*** MATERIAL SUPPLIED Section Begins ***
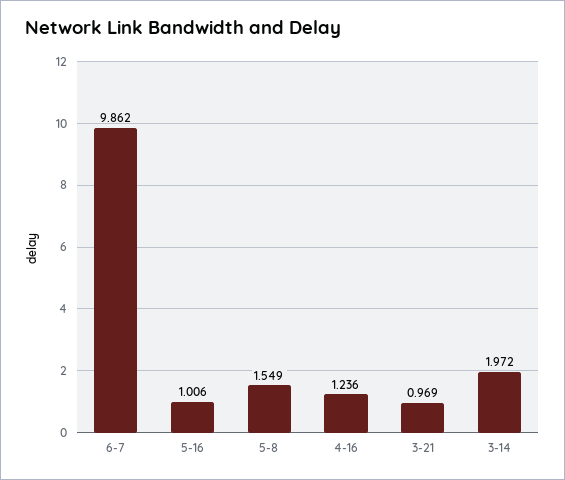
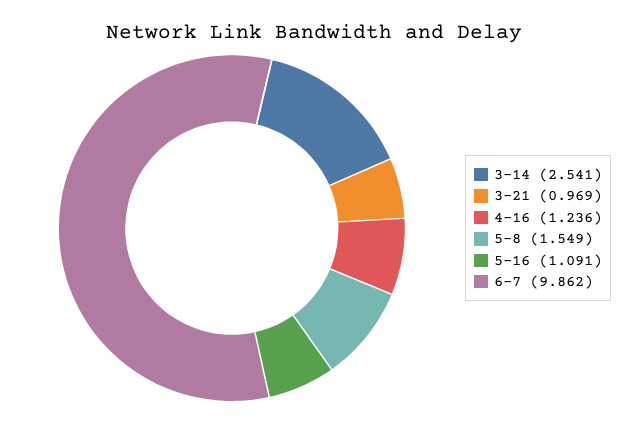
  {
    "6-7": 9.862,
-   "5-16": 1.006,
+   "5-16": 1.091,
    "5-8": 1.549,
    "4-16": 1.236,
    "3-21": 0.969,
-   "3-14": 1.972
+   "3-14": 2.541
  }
*** MATERIAL SUPPLIED Section Ends ***
▶ **TASK DIRECTIONS**:
Where pictures occur in the material above, omit them and return everything else exactly.

▶ **OUTPUT OF THE EXERCISE**:
  {
    "6-7": 9.862,
-   "5-16": 1.006,
+   "5-16": 1.091,
    "5-8": 1.549,
    "4-16": 1.236,
    "3-21": 0.969,
-   "3-14": 1.972
+   "3-14": 2.541
  }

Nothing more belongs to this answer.